10. A dermal antiseptic composition according to any preceding claim comprising between 0.5 - 2.0 % chlorhexadine gluconate or chlorhexadine digluconate and between 0.0025 to 0.05% fluorescein or a derivative thereof in a 60-75% isopropyl alcohol or ethanol. based solvent.

11. The dermal antiseptic composition according to claim 1 comprising 0.0025 to 0.05% fluorescein or a derivative thereof added to a dermal antiseptic product selected from the group comprising AVAGARD™ products from 3M, HYDREX products (Ecolabs), Virusan theatre- grade Hand Sanitizer, CHLORAPREP^® (Carefusion), HiBi^®Liquid Hand Rub + (Molnycke Healthcare), Reynard Moisturising Antibacterial Hand Gels (Reynard Health Supplies) and Virusan products (Virusafe).

12. Use of a dermal antiseptic composition according to any preceding claim as a surgical hand scrub, for use in preoperative skin preparation, a product for disinfecting a patient's skin during surgery, a handwash, a product for cleaning dermal wounds or a product for general skin cleansing.

13. A method of checking whether or not good aseptic technique has been used when cleaning the skin of a subject or cleaning a surface, comprising:

(a) washing the subject's skin or surface with a composition according to claim 1 ;

(c) observing to what extent the illuminated skin or surface fluoresces

wherein a good aseptic technique has been used in step (a) if all of the observed skin or surface fluoresces and poor aseptic technique has been used in step (a) if significant areas of the observed skin or surface fail to fluoresce.

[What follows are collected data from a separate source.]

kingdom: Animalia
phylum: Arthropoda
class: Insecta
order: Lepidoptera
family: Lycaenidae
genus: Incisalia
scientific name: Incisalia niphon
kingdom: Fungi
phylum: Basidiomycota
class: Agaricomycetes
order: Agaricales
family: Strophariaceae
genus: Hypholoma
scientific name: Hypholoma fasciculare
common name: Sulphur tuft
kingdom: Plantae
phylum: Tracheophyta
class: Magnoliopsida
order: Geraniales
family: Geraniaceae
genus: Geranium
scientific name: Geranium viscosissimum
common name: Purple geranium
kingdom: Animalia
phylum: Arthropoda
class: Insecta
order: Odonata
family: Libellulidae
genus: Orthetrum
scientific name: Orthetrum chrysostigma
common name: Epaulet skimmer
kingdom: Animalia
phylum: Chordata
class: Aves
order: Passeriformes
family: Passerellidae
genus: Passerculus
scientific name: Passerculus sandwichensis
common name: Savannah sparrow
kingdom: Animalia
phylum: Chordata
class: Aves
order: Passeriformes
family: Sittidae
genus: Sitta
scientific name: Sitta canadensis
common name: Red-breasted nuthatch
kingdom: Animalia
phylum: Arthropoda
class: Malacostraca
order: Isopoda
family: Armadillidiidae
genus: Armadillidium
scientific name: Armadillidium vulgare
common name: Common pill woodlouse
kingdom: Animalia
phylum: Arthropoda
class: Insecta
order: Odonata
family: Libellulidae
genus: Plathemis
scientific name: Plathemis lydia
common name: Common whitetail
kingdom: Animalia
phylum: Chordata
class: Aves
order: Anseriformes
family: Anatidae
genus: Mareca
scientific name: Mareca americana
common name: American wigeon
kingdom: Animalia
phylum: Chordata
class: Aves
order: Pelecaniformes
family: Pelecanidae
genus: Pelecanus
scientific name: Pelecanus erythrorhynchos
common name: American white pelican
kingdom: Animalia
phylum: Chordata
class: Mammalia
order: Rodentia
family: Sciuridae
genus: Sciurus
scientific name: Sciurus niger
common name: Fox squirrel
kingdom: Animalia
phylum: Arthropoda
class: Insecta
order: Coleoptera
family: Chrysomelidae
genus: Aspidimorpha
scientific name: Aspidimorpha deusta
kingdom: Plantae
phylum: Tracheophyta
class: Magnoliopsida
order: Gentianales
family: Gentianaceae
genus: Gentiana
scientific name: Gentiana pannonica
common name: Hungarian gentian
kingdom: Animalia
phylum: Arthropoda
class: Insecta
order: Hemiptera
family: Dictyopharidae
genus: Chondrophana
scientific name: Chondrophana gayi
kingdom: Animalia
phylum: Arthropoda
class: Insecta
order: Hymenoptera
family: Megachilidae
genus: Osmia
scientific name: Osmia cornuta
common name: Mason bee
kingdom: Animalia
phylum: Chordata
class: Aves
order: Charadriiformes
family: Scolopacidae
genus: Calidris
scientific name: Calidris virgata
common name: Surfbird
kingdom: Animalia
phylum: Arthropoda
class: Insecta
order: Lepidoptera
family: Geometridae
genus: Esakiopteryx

14. The method according to claim 13 wherein the skin is illuminated with a blue light.

15. The method according to claim 13 or 14 wherein the skin is illuminated with light with a wavelength of 470nm.

16. The method according to any one of claims 13 - 15 wherein the illuminated skin is observed through an orange or yellow filter.

17. The method according to any one of claims 13 - 16 for checking whether or not a good aseptic technique is being used by operating theatre staff when preparing a patient for surgery or dealing with a patient during surgery.

18. The method according to any one of claims 13 - 16 for checking whether or not a good aseptic technique is being used by staff or visitors in a clinical environment when the staff or visitors are cleaning their hands.